BEGIN

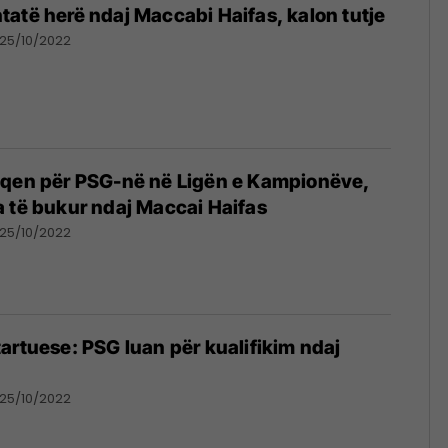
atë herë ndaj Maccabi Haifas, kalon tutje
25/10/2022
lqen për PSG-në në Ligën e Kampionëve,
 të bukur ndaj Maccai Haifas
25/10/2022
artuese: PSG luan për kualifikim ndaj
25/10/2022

END

**REQUIREMENT**
Rewrite the text read from the items above as a Markdown table with the columns "No." and "Line", one numbered row per line and no rows for blank lines. Leave the pictures out.

**YOUR RESPONSE**
| No. | Line |
|---|---|
| 1 | atë herë ndaj Maccabi Haifas, kalon tutje |
| 2 | 25/10/2022 |
| 3 | lqen për PSG-në në Ligën e Kampionëve, |
| 4 |  të bukur ndaj Maccai Haifas |
| 5 | 25/10/2022 |
| 6 | artuese: PSG luan për kualifikim ndaj |
| 7 | 25/10/2022 |